━━━ Records supplied

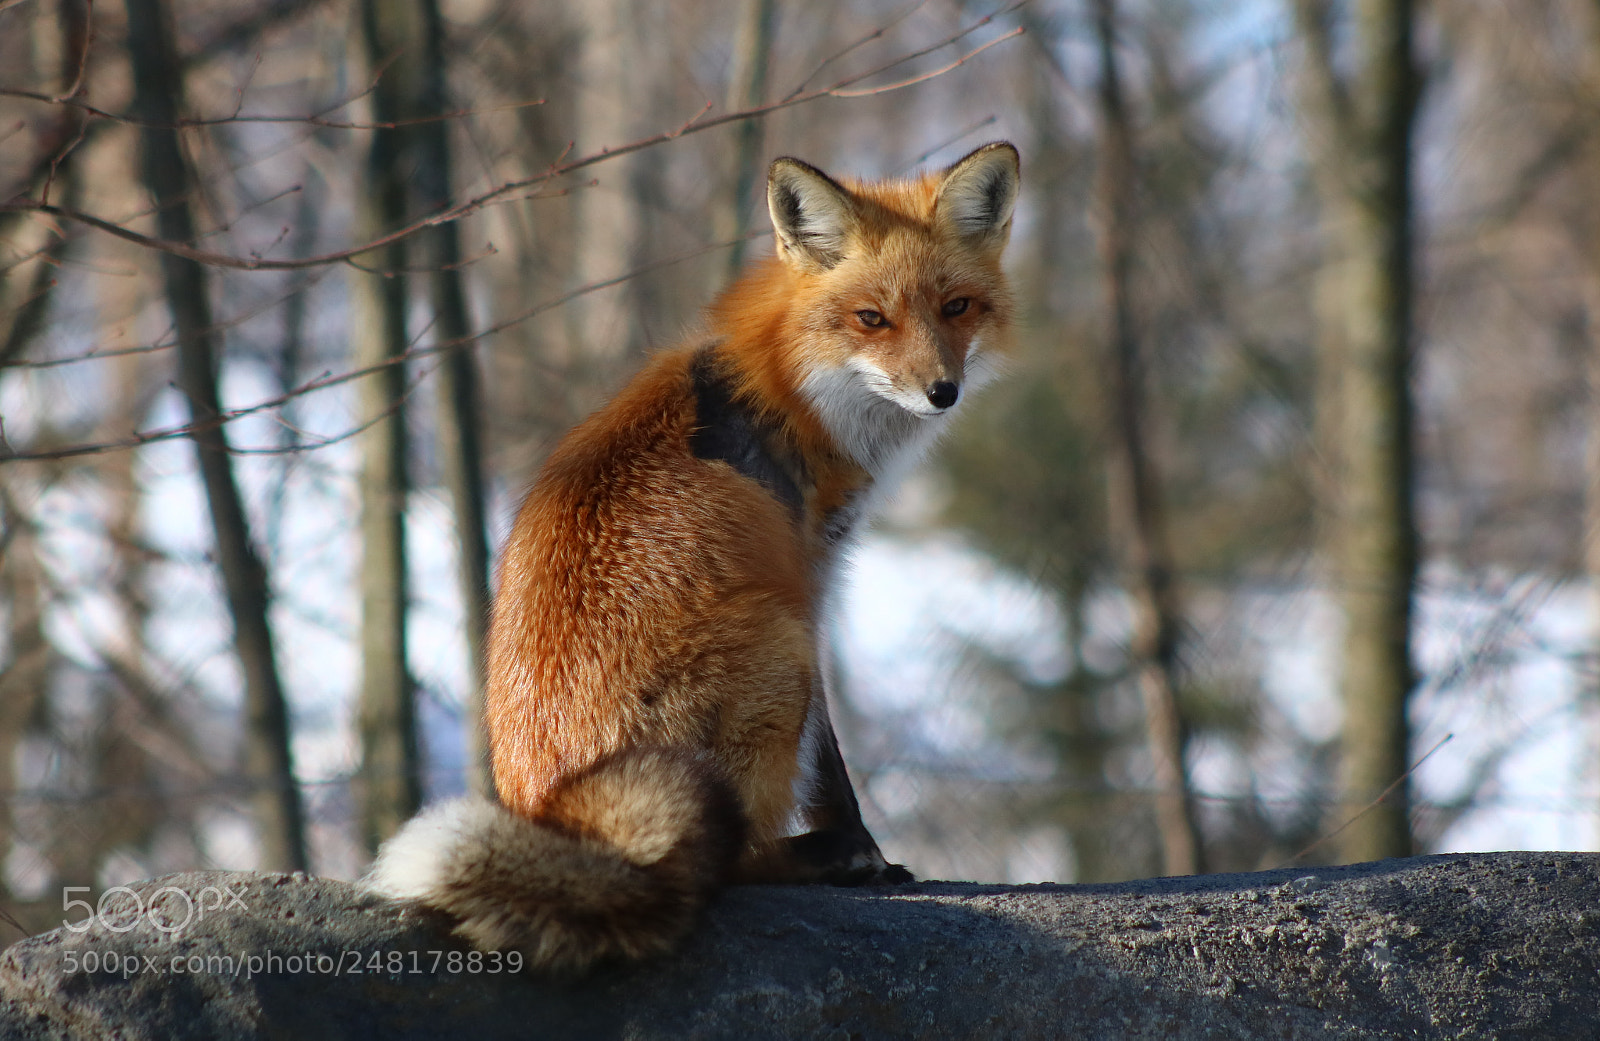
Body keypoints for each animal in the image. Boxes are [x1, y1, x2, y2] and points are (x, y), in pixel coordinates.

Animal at [365, 141, 1021, 974]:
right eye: (871, 318)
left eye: (957, 307)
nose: (942, 391)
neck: (789, 388)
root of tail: (566, 813)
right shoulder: (808, 586)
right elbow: (831, 767)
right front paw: (867, 851)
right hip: (779, 648)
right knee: (732, 859)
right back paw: (815, 858)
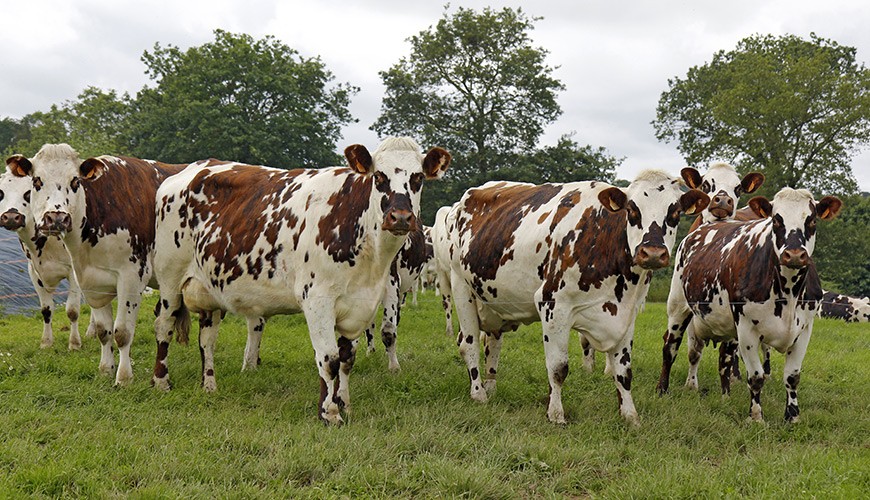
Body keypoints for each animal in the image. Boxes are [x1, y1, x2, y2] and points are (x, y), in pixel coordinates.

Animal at [0, 170, 92, 349]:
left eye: (28, 193)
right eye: (0, 193)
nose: (12, 217)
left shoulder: (74, 272)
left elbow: (72, 310)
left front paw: (74, 343)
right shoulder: (34, 271)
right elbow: (46, 309)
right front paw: (46, 342)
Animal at [444, 170, 710, 425]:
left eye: (674, 212)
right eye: (632, 210)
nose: (653, 252)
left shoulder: (627, 313)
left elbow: (624, 372)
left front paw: (630, 416)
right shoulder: (553, 305)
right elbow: (558, 368)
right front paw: (556, 414)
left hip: (494, 302)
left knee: (493, 343)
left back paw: (490, 387)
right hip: (461, 288)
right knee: (468, 344)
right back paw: (478, 393)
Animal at [657, 188, 841, 422]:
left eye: (812, 220)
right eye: (776, 220)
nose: (794, 254)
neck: (788, 292)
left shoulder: (804, 330)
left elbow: (792, 377)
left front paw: (792, 417)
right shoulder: (747, 330)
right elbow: (756, 377)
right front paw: (756, 417)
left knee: (723, 359)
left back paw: (725, 396)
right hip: (678, 306)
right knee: (671, 347)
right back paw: (663, 389)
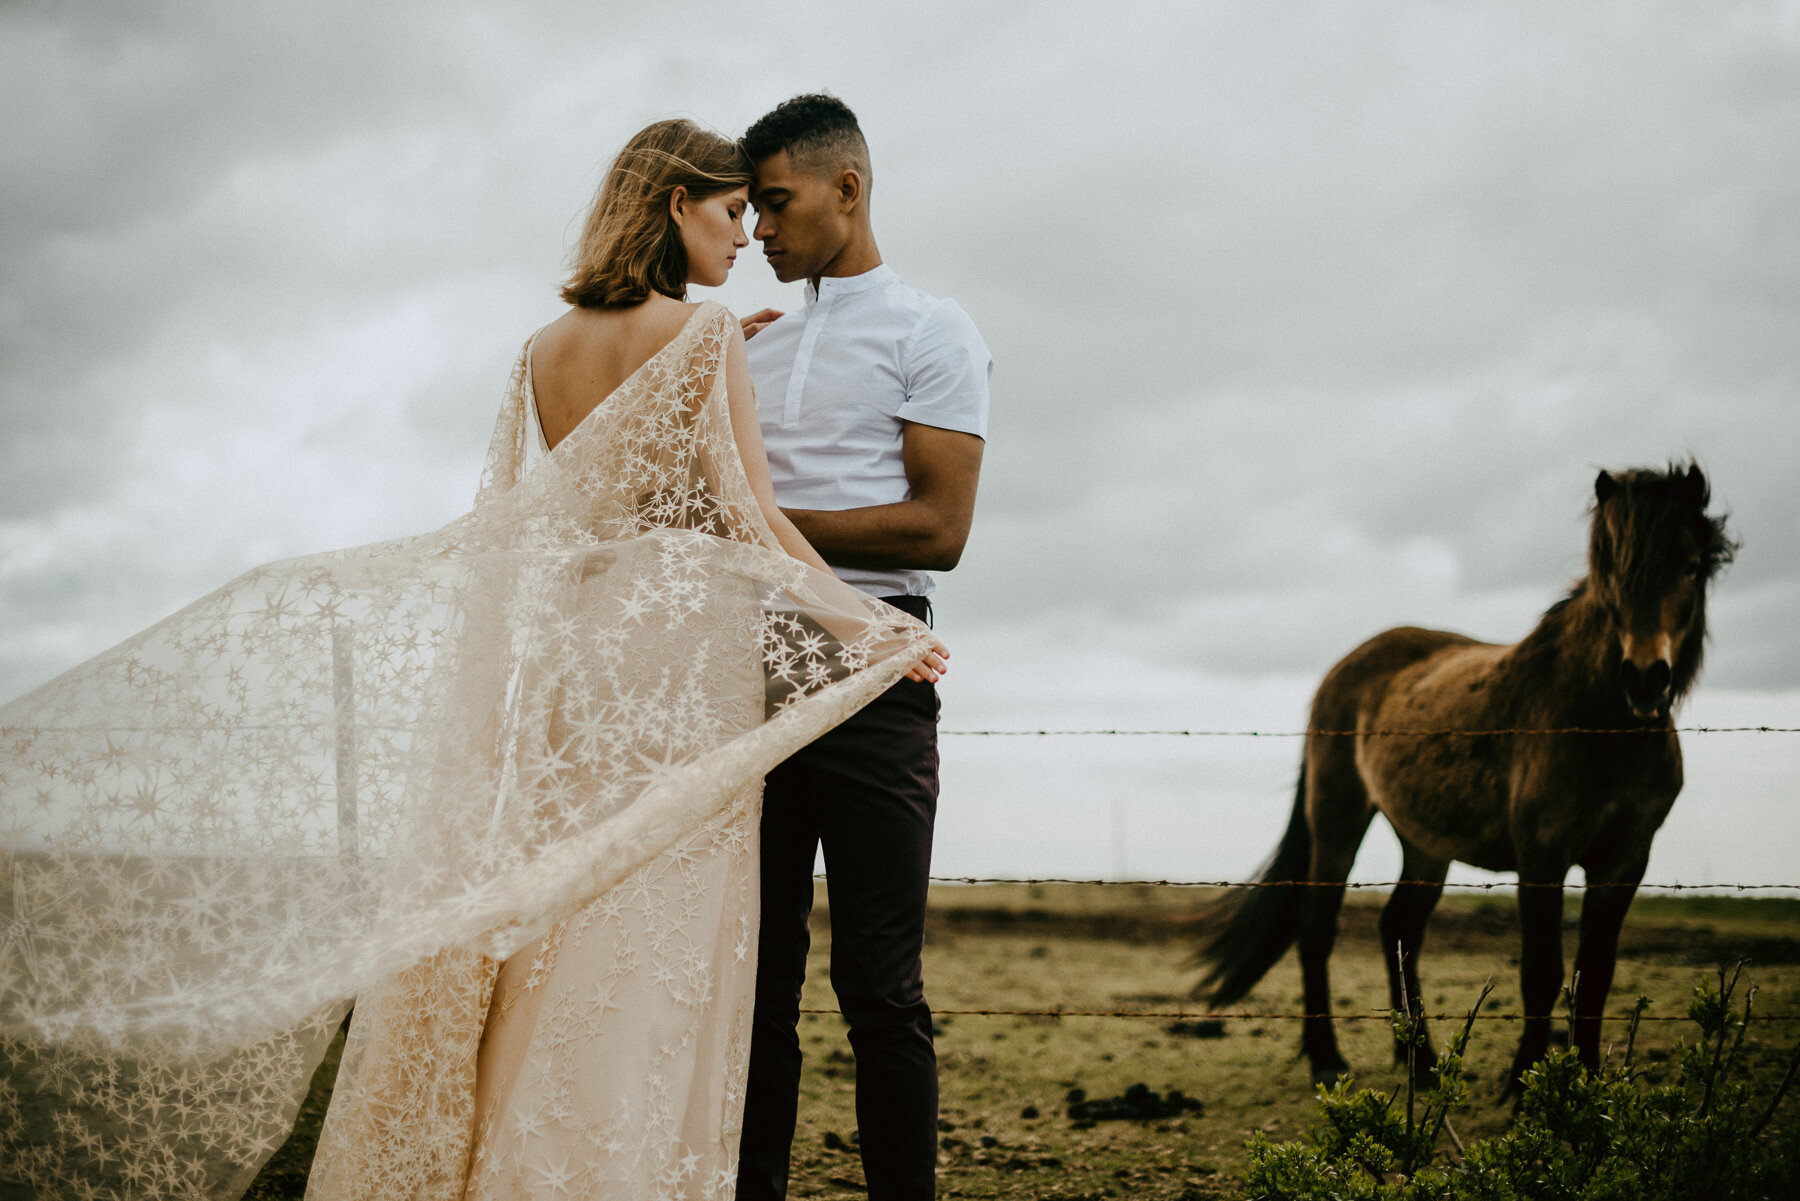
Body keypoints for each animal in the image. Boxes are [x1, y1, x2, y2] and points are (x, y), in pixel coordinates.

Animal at [1195, 464, 1728, 1094]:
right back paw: (1327, 1059)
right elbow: (1542, 971)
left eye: (1690, 565)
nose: (1645, 678)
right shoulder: (1542, 856)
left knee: (1399, 927)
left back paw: (1422, 1062)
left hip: (1425, 843)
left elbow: (1595, 974)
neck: (1601, 726)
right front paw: (1526, 1083)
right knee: (1317, 925)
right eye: (1613, 571)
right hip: (1338, 820)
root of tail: (1346, 666)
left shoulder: (1625, 861)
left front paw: (1583, 1084)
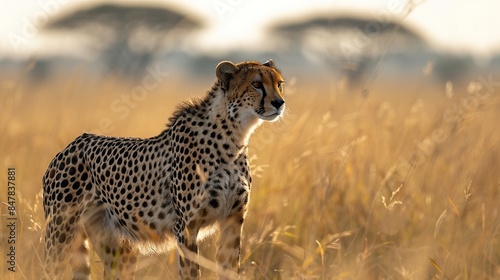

━━━━━━

About this exercise: Could you restate word for word the lines above from the one containing "left eye: (674, 212)" through the one containing "left knee: (723, 359)", both included, and nothing else?

Solution to this task:
left eye: (674, 212)
right eye: (632, 210)
nose: (653, 252)
left shoulder: (627, 313)
left elbow: (624, 372)
left front paw: (630, 416)
right shoulder: (553, 305)
right elbow: (558, 368)
right front paw: (556, 414)
left hip: (494, 302)
left knee: (493, 343)
left back paw: (490, 387)
right hip: (461, 288)
right knee: (468, 344)
right back paw: (478, 393)
Animal at [657, 188, 841, 422]:
left eye: (812, 220)
right eye: (776, 220)
nose: (794, 254)
neck: (788, 292)
left shoulder: (804, 330)
left elbow: (792, 377)
left front paw: (792, 417)
right shoulder: (747, 330)
right elbow: (756, 377)
right front paw: (756, 417)
left knee: (723, 359)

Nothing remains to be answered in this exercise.